### ACTION ITEM:
Check every line of the entries below for the word "controller", and copy the ones that have it.

Segment Start: EXERCISE INPUTS

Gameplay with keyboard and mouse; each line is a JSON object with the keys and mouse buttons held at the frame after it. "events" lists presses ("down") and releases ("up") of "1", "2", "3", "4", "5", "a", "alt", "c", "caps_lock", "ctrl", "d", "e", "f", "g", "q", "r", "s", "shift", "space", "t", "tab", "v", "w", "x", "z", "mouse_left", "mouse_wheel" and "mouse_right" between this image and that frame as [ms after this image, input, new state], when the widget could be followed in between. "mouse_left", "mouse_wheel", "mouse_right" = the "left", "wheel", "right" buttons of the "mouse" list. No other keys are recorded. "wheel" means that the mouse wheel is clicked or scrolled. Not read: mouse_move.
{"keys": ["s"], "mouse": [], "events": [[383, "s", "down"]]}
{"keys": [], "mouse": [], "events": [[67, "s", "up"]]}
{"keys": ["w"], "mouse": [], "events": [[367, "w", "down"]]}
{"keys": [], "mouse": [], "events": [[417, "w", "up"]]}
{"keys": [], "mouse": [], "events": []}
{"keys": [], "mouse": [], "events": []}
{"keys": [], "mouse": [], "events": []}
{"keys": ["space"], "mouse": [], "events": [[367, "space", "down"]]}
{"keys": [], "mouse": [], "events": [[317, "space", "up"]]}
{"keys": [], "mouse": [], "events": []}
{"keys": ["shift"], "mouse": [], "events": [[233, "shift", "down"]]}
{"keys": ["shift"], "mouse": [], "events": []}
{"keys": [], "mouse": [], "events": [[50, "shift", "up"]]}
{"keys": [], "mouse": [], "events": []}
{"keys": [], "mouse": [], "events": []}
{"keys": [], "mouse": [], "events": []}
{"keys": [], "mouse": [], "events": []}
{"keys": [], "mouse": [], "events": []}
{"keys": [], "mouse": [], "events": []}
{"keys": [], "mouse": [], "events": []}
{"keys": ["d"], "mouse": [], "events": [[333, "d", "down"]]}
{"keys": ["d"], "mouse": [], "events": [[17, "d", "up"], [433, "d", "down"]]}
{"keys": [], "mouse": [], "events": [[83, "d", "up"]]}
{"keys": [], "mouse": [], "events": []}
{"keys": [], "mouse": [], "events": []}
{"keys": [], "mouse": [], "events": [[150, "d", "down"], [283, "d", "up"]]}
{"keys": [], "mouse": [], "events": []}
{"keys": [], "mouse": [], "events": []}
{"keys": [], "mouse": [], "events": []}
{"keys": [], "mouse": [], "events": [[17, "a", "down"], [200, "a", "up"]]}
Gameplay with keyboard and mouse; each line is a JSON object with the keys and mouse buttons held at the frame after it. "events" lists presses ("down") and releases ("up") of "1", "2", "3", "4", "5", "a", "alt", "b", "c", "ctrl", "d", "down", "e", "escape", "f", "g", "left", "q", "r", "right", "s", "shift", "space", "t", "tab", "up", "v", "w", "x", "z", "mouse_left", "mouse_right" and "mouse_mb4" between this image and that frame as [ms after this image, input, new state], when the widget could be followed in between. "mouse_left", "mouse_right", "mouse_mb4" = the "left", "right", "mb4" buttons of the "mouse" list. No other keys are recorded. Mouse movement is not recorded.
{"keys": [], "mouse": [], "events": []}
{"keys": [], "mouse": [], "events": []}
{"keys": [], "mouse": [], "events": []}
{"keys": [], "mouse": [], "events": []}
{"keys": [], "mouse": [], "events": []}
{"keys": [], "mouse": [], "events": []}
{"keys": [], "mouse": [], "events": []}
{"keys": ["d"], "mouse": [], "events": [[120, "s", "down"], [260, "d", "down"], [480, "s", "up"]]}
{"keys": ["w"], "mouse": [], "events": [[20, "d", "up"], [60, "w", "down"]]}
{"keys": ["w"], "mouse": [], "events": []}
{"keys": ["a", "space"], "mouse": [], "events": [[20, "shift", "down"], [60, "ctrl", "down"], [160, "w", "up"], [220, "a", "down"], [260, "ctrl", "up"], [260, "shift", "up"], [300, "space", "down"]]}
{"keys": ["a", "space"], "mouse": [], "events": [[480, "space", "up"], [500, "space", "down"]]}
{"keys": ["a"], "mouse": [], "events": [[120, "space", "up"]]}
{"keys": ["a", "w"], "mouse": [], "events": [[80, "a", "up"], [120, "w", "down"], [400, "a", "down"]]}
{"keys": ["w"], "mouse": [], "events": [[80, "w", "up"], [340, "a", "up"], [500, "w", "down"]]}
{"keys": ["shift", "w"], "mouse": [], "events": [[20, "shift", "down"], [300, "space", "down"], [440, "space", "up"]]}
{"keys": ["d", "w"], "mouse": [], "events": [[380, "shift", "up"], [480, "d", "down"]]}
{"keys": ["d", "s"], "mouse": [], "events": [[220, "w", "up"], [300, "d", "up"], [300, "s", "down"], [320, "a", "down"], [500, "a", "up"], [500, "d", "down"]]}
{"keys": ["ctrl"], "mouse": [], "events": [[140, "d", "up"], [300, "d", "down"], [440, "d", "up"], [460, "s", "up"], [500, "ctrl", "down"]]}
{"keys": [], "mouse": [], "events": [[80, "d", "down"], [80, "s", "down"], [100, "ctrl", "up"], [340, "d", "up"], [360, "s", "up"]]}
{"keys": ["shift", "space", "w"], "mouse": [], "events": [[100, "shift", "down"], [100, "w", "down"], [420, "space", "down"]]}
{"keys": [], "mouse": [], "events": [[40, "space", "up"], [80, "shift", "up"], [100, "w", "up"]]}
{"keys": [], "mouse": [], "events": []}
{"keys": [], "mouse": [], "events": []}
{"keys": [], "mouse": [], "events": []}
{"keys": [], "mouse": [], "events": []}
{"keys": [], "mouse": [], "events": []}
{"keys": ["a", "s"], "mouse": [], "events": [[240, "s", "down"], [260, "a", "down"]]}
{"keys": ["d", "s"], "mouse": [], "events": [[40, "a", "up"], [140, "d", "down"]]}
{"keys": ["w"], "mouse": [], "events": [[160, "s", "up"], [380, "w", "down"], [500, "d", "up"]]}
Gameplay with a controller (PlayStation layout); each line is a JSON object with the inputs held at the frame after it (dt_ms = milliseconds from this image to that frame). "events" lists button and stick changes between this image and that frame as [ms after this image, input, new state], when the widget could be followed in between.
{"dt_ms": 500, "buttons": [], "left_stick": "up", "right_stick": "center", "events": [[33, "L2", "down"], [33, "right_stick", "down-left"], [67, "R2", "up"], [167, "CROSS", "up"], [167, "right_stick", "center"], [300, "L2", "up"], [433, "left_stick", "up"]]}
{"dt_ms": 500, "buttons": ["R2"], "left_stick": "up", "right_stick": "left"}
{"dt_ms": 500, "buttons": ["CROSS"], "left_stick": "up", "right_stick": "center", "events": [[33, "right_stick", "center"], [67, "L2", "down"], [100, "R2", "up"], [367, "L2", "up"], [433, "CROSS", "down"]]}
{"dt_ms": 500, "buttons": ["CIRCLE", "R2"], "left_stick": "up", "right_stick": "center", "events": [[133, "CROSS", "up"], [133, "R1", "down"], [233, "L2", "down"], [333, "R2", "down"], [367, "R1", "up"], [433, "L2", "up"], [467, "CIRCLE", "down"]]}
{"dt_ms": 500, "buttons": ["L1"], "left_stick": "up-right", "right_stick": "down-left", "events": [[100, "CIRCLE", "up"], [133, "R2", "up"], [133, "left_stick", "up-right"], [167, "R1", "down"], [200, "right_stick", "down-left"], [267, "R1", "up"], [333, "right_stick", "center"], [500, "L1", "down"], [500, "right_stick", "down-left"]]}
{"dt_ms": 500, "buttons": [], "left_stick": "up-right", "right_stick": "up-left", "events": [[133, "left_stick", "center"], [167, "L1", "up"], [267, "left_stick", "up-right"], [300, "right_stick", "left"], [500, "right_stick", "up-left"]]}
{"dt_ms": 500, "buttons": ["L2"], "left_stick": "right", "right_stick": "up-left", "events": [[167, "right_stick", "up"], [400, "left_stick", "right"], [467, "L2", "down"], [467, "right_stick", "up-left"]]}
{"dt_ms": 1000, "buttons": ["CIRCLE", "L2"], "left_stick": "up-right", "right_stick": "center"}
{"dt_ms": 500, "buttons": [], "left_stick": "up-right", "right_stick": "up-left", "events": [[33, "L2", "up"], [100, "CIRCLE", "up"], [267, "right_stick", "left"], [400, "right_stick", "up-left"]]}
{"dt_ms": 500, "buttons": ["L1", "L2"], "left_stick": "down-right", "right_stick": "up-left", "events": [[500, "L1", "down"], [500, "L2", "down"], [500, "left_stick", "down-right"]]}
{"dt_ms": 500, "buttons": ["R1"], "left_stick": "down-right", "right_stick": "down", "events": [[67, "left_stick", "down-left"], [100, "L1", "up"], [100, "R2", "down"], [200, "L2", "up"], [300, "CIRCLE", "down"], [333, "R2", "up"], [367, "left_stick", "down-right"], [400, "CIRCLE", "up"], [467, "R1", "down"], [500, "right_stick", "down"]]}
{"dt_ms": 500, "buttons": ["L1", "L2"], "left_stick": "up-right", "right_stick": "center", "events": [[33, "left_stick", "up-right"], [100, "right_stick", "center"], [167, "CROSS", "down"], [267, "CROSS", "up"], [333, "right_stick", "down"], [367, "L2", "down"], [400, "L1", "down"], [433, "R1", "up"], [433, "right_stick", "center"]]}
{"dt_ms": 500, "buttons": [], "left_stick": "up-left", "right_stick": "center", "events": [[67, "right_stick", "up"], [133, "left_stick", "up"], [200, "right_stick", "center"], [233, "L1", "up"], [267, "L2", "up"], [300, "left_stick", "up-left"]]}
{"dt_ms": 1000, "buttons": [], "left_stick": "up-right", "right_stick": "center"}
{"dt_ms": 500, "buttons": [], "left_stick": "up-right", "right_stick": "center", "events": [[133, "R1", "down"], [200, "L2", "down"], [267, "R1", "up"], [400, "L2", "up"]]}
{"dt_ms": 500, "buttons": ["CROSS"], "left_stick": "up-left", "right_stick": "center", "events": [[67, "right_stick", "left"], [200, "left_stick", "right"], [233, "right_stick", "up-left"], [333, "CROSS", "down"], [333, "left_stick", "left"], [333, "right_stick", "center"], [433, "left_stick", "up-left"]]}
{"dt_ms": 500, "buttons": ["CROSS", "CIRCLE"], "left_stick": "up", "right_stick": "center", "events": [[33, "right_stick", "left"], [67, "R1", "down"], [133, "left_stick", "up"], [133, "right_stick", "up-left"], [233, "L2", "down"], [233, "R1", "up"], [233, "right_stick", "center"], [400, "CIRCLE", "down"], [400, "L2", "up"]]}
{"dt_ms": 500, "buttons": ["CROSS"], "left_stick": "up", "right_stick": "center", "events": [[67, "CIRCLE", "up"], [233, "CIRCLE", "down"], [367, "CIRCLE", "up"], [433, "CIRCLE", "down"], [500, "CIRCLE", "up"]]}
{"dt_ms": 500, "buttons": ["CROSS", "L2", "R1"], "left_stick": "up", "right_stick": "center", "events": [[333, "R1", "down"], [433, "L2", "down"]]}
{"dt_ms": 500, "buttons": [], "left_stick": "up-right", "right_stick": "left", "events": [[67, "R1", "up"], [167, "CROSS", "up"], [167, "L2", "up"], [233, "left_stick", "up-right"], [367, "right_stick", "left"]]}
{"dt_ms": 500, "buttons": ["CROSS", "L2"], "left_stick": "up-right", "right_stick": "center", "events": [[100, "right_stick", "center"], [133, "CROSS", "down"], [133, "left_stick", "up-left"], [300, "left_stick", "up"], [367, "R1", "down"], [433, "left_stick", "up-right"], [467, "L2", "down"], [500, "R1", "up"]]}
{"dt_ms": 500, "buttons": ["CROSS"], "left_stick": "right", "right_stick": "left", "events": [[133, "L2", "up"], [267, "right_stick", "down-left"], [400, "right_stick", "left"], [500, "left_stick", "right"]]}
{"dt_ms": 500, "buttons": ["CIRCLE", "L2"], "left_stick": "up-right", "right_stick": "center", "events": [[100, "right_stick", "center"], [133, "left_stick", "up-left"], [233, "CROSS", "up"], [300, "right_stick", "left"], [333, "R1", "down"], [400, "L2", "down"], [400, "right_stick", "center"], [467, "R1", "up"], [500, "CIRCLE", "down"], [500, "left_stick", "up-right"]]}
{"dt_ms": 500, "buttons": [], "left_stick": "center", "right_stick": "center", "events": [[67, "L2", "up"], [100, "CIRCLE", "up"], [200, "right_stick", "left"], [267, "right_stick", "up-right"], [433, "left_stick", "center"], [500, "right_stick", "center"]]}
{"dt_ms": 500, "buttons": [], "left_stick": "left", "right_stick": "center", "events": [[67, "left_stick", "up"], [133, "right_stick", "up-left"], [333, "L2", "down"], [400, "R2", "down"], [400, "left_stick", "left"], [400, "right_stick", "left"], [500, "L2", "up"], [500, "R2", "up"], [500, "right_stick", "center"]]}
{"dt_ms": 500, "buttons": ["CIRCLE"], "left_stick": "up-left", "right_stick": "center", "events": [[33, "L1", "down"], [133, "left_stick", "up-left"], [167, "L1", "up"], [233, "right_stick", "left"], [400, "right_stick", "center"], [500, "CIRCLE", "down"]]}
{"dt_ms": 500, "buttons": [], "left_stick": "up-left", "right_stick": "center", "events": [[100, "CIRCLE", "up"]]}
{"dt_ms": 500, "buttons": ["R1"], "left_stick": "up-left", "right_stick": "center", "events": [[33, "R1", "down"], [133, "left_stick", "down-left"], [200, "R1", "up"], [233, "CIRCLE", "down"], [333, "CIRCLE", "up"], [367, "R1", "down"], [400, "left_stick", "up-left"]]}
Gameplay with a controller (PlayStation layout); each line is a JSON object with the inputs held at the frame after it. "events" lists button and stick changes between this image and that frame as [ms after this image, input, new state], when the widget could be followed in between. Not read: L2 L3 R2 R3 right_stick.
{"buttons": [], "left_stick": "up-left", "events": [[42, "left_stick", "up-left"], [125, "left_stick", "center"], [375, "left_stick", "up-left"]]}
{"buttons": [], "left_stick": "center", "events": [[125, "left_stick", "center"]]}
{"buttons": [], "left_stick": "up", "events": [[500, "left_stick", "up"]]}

Segment End: EXERCISE INPUTS

### RESPONSE AREA:
Gameplay with a controller (PlayStation layout); each line is a JSON object with the inputs held at the frame after it (dt_ms = milliseconds from this image to that frame). "events" lists button and stick changes between this image and that frame as [ms after this image, input, new state], when the widget could be followed in between.
Gameplay with a controller (PlayStation layout); each line is a JSON object with the inputs held at the frame after it. "events" lists button and stick changes between this image and that frame as [ms after this image, input, new state], when the widget could be followed in between. Not read: L2 L3 R2 R3 right_stick.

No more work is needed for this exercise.